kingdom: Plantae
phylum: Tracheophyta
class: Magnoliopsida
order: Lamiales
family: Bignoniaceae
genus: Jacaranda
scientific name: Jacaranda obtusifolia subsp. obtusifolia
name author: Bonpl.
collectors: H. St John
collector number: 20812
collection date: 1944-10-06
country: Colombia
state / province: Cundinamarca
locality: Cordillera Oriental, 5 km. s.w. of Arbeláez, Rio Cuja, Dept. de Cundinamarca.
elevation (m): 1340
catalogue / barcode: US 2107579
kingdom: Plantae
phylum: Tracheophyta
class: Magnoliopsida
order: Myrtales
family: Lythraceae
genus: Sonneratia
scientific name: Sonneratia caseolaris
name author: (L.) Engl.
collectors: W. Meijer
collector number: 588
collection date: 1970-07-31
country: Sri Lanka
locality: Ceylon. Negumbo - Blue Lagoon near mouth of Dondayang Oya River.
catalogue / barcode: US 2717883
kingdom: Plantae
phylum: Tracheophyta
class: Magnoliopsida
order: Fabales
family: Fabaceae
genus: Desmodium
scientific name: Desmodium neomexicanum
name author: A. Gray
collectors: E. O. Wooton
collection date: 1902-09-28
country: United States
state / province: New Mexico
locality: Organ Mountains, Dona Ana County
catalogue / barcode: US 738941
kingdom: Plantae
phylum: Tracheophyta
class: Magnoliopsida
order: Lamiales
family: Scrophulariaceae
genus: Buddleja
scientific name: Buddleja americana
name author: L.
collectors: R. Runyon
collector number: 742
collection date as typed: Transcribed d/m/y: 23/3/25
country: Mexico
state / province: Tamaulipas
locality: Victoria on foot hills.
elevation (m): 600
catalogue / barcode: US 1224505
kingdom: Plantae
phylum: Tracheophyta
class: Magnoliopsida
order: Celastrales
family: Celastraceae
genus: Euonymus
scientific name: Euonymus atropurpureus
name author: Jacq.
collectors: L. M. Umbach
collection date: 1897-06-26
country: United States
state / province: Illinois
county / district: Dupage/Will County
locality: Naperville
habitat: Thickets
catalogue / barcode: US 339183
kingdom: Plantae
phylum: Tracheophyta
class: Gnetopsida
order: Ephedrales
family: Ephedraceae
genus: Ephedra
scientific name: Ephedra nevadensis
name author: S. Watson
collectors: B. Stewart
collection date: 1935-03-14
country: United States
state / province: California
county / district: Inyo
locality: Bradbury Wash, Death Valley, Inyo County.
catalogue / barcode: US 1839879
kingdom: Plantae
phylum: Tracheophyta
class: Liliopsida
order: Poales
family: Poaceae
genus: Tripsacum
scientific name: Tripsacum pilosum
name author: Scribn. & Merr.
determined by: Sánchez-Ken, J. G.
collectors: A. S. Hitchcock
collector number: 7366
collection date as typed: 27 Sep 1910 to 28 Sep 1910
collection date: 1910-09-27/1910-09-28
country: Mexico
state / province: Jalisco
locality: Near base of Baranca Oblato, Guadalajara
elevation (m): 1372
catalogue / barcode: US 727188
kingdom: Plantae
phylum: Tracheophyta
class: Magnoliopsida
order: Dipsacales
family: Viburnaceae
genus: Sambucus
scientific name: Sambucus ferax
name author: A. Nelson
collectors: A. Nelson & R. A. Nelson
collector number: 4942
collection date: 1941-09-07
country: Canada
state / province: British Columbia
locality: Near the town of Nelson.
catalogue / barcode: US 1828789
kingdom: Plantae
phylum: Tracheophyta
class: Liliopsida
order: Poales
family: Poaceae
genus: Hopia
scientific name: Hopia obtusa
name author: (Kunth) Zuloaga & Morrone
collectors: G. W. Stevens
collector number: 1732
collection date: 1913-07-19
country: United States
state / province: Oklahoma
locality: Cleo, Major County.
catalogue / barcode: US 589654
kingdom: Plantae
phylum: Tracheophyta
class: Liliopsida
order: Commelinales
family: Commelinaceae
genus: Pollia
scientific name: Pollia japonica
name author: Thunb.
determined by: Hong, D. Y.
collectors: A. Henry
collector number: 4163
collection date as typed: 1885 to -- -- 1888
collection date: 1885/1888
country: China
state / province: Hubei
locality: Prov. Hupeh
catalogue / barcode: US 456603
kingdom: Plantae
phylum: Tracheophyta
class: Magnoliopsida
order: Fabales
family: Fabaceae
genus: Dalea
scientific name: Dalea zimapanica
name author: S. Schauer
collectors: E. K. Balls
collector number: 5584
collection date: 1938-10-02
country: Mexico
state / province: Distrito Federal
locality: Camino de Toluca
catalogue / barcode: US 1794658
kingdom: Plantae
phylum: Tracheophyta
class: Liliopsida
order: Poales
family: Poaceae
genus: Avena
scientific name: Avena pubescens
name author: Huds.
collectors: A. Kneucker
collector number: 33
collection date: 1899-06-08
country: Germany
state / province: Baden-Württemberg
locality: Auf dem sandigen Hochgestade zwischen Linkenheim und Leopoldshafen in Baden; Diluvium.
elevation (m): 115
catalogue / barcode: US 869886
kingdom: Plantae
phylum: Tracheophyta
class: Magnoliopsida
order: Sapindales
——
- [GIVEN REQUEST]: Copy out every one of the rows above, reproducing each line without any change.

- [RESPONSE TO THIS EXERCISE]:
kingdom: Plantae
phylum: Tracheophyta
class: Magnoliopsida
order: Lamiales
family: Bignoniaceae
genus: Jacaranda
scientific name: Jacaranda obtusifolia subsp. obtusifolia
name author: Bonpl.
collectors: H. St John
collector number: 20812
collection date: 1944-10-06
country: Colombia
state / province: Cundinamarca
locality: Cordillera Oriental, 5 km. s.w. of Arbeláez, Rio Cuja, Dept. de Cundinamarca.
elevation (m): 1340
catalogue / barcode: US 2107579
kingdom: Plantae
phylum: Tracheophyta
class: Magnoliopsida
order: Myrtales
family: Lythraceae
genus: Sonneratia
scientific name: Sonneratia caseolaris
name author: (L.) Engl.
collectors: W. Meijer
collector number: 588
collection date: 1970-07-31
country: Sri Lanka
locality: Ceylon. Negumbo - Blue Lagoon near mouth of Dondayang Oya River.
catalogue / barcode: US 2717883
kingdom: Plantae
phylum: Tracheophyta
class: Magnoliopsida
order: Fabales
family: Fabaceae
genus: Desmodium
scientific name: Desmodium neomexicanum
name author: A. Gray
collectors: E. O. Wooton
collection date: 1902-09-28
country: United States
state / province: New Mexico
locality: Organ Mountains, Dona Ana County
catalogue / barcode: US 738941
kingdom: Plantae
phylum: Tracheophyta
class: Magnoliopsida
order: Lamiales
family: Scrophulariaceae
genus: Buddleja
scientific name: Buddleja americana
name author: L.
collectors: R. Runyon
collector number: 742
collection date as typed: Transcribed d/m/y: 23/3/25
country: Mexico
state / province: Tamaulipas
locality: Victoria on foot hills.
elevation (m): 600
catalogue / barcode: US 1224505
kingdom: Plantae
phylum: Tracheophyta
class: Magnoliopsida
order: Celastrales
family: Celastraceae
genus: Euonymus
scientific name: Euonymus atropurpureus
name author: Jacq.
collectors: L. M. Umbach
collection date: 1897-06-26
country: United States
state / province: Illinois
county / district: Dupage/Will County
locality: Naperville
habitat: Thickets
catalogue / barcode: US 339183
kingdom: Plantae
phylum: Tracheophyta
class: Gnetopsida
order: Ephedrales
family: Ephedraceae
genus: Ephedra
scientific name: Ephedra nevadensis
name author: S. Watson
collectors: B. Stewart
collection date: 1935-03-14
country: United States
state / province: California
county / district: Inyo
locality: Bradbury Wash, Death Valley, Inyo County.
catalogue / barcode: US 1839879
kingdom: Plantae
phylum: Tracheophyta
class: Liliopsida
order: Poales
family: Poaceae
genus: Tripsacum
scientific name: Tripsacum pilosum
name author: Scribn. & Merr.
determined by: Sánchez-Ken, J. G.
collectors: A. S. Hitchcock
collector number: 7366
collection date as typed: 27 Sep 1910 to 28 Sep 1910
collection date: 1910-09-27/1910-09-28
country: Mexico
state / province: Jalisco
locality: Near base of Baranca Oblato, Guadalajara
elevation (m): 1372
catalogue / barcode: US 727188
kingdom: Plantae
phylum: Tracheophyta
class: Magnoliopsida
order: Dipsacales
family: Viburnaceae
genus: Sambucus
scientific name: Sambucus ferax
name author: A. Nelson
collectors: A. Nelson & R. A. Nelson
collector number: 4942
collection date: 1941-09-07
country: Canada
state / province: British Columbia
locality: Near the town of Nelson.
catalogue / barcode: US 1828789
kingdom: Plantae
phylum: Tracheophyta
class: Liliopsida
order: Poales
family: Poaceae
genus: Hopia
scientific name: Hopia obtusa
name author: (Kunth) Zuloaga & Morrone
collectors: G. W. Stevens
collector number: 1732
collection date: 1913-07-19
country: United States
state / province: Oklahoma
locality: Cleo, Major County.
catalogue / barcode: US 589654
kingdom: Plantae
phylum: Tracheophyta
class: Liliopsida
order: Commelinales
family: Commelinaceae
genus: Pollia
scientific name: Pollia japonica
name author: Thunb.
determined by: Hong, D. Y.
collectors: A. Henry
collector number: 4163
collection date as typed: 1885 to -- -- 1888
collection date: 1885/1888
country: China
state / province: Hubei
locality: Prov. Hupeh
catalogue / barcode: US 456603
kingdom: Plantae
phylum: Tracheophyta
class: Magnoliopsida
order: Fabales
family: Fabaceae
genus: Dalea
scientific name: Dalea zimapanica
name author: S. Schauer
collectors: E. K. Balls
collector number: 5584
collection date: 1938-10-02
country: Mexico
state / province: Distrito Federal
locality: Camino de Toluca
catalogue / barcode: US 1794658
kingdom: Plantae
phylum: Tracheophyta
class: Liliopsida
order: Poales
family: Poaceae
genus: Avena
scientific name: Avena pubescens
name author: Huds.
collectors: A. Kneucker
collector number: 33
collection date: 1899-06-08
country: Germany
state / province: Baden-Württemberg
locality: Auf dem sandigen Hochgestade zwischen Linkenheim und Leopoldshafen in Baden; Diluvium.
elevation (m): 115
catalogue / barcode: US 869886
kingdom: Plantae
phylum: Tracheophyta
class: Magnoliopsida
order: Sapindales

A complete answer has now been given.